103 123 135 137 138 142 156 157 159 160 162 163

167 168 170 178 179 181 182 184 185 188 189 194 199 at 300 ppm gave more than 70% control in these tests when compared to the untreated check which showed extensive disease development.

Example 6: Corynespora cassicola (Leaf spot of tomato):

Compounds were dissolved in 0.3% dimethyl sulfoxide and then added to potato dextrose agar medium just prior to dispensing it into petri dishes. 5 mL medium with the compound in the desired concentration was dispensed into 60 mm sterile petri-plates. After solidification each plate was seeded with a 5 mm size mycelial disc taken from the periphery of actively growing virulent culture plates. Plates were incubated in growth chambers at 25 °C and 70% relative humidity for seven days and radial growth was measured. Compounds 13 44 56 76 81 82 135 161 163 167 168 180 194 205 at 300 ppm gave more than 70% control in these tests when compared to the untreated check which showed extensive disease development.

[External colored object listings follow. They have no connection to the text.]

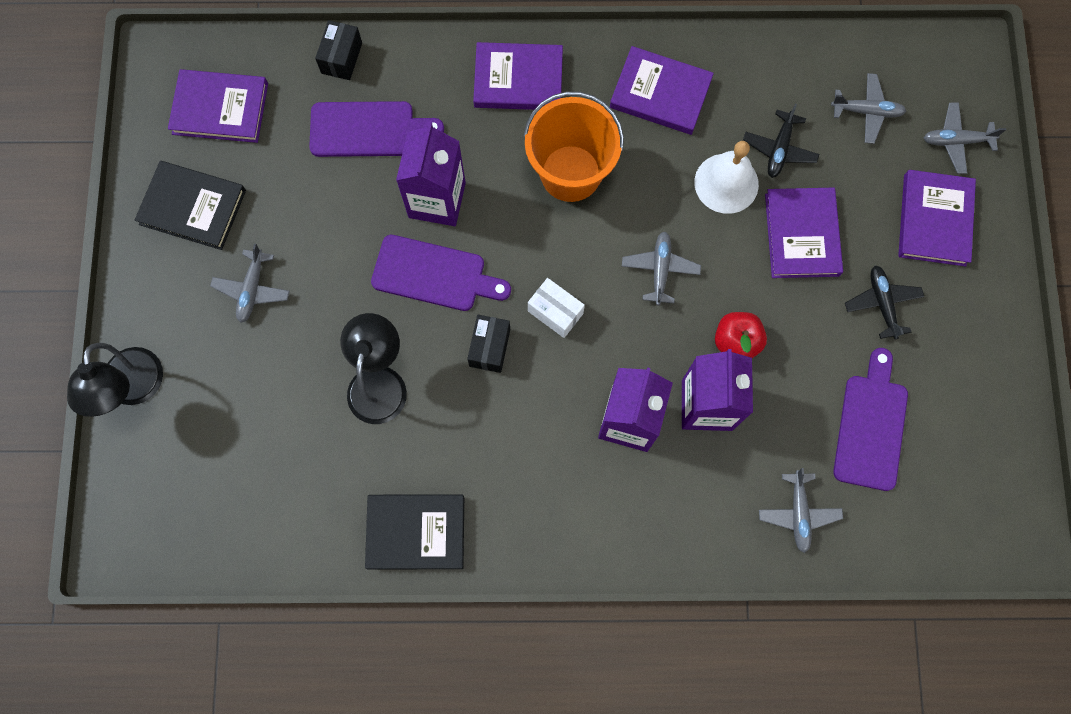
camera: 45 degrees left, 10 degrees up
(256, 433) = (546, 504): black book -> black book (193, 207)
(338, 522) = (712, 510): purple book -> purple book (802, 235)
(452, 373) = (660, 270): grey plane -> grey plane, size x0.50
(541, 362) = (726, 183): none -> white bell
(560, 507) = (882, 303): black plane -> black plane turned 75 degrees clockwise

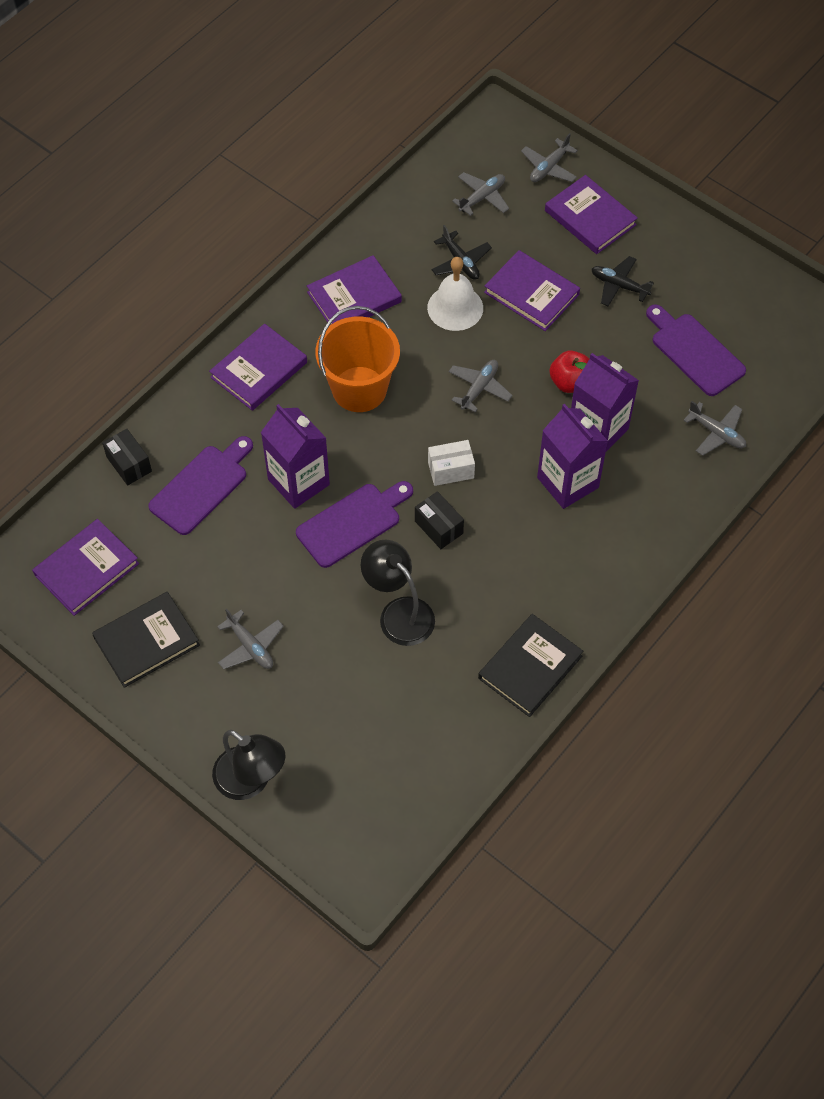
camera: 50 degrees left, 15 degrees down
(660, 270) = (479, 388): grey plane -> grey plane turned 75 degrees clockwise

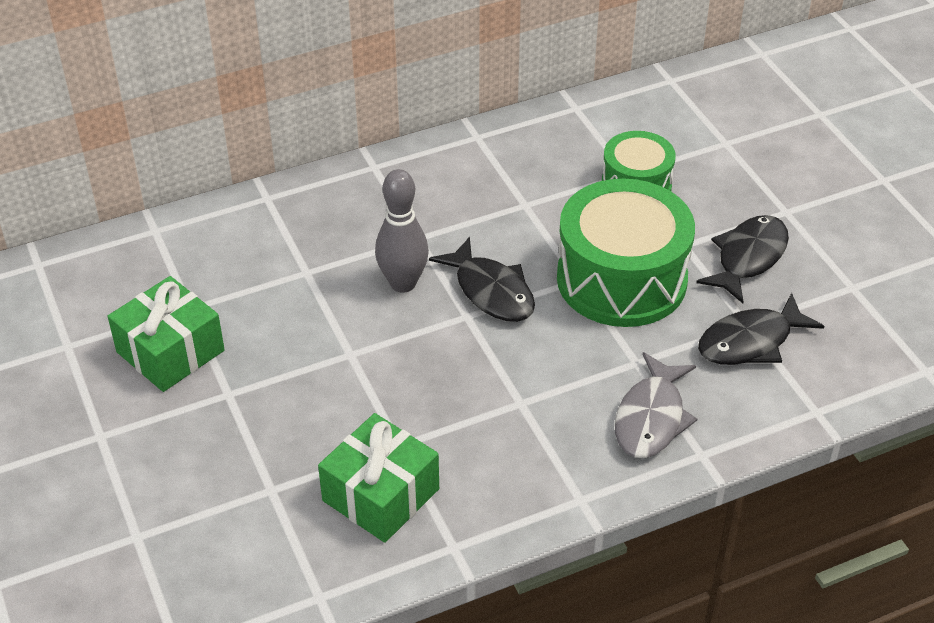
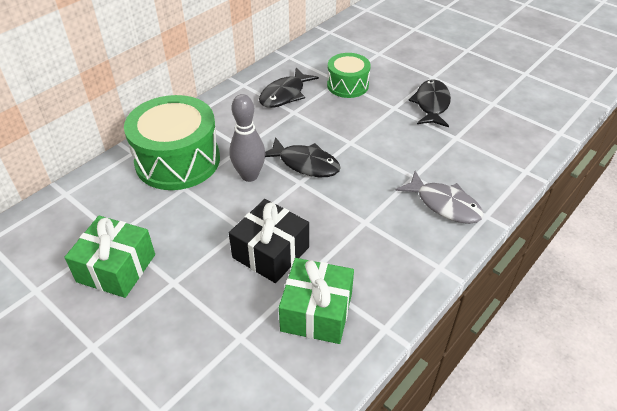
camera: 25 degrees left, 0 degrees up
(369, 399) = (270, 252): none -> black gift
(621, 279) = (374, 135): green drum -> green drum (178, 160)
(651, 418) = (444, 204): grey fish -> grey fish turned 45 degrees counterclockwise
(750, 342) = (465, 146): black fish -> black fish (285, 94)

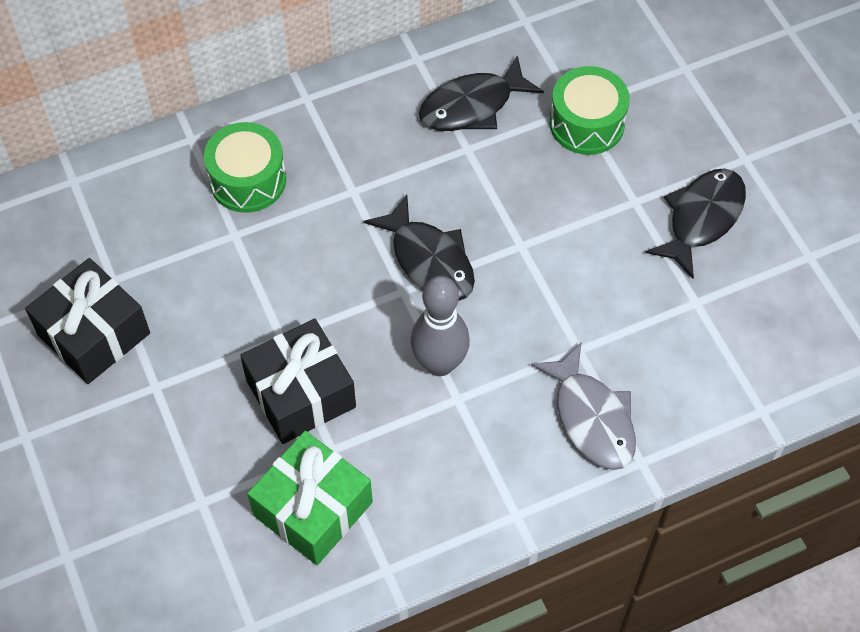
camera: 25 degrees right, 15 degrees up
(116, 268) = (94, 334): green gift -> black gift
(178, 160) = (248, 180): green drum -> green drum, size x0.57
(249, 175) = (336, 249): grey bowling pin -> grey bowling pin (439, 363)

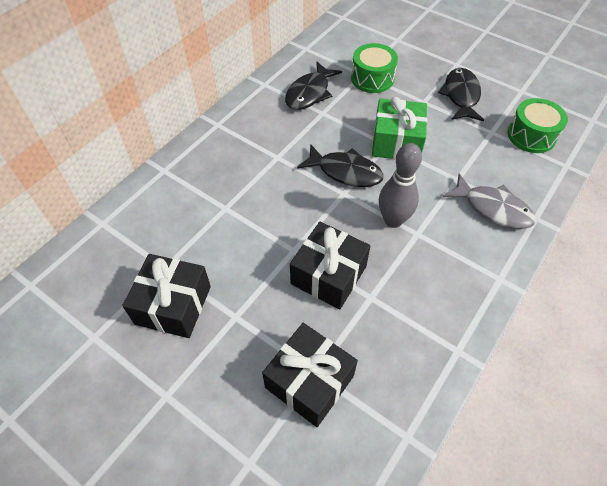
camera: 30 degrees left, 5 degrees down
(187, 508) = (309, 382): none -> black gift
(248, 180) = (213, 177): green drum -> green drum (531, 136)
(313, 508) = (387, 338): green gift -> green gift (396, 142)

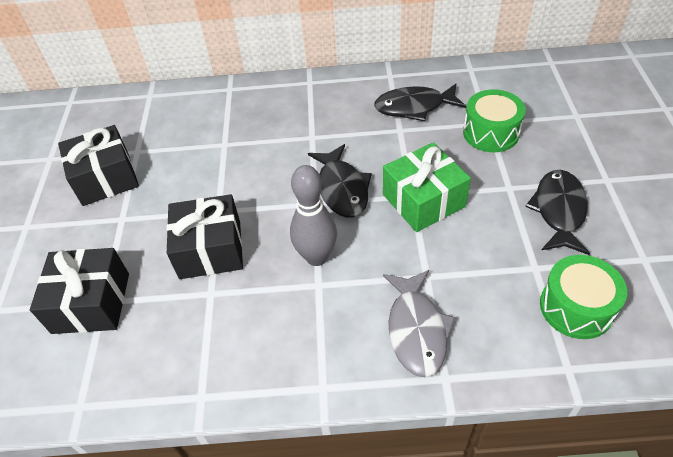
camera: 55 degrees right, 5 degrees down
(461, 96) = (559, 211): black fish -> black fish turned 45 degrees counterclockwise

Having described the invention with reference to certain preferred aspects, other aspects will become apparent to one skilled in the art from consideration of the specification. It will be apparent to those skilled in the art that many modifications, both to materials and methods, may be practiced without departing from the scope of the invention.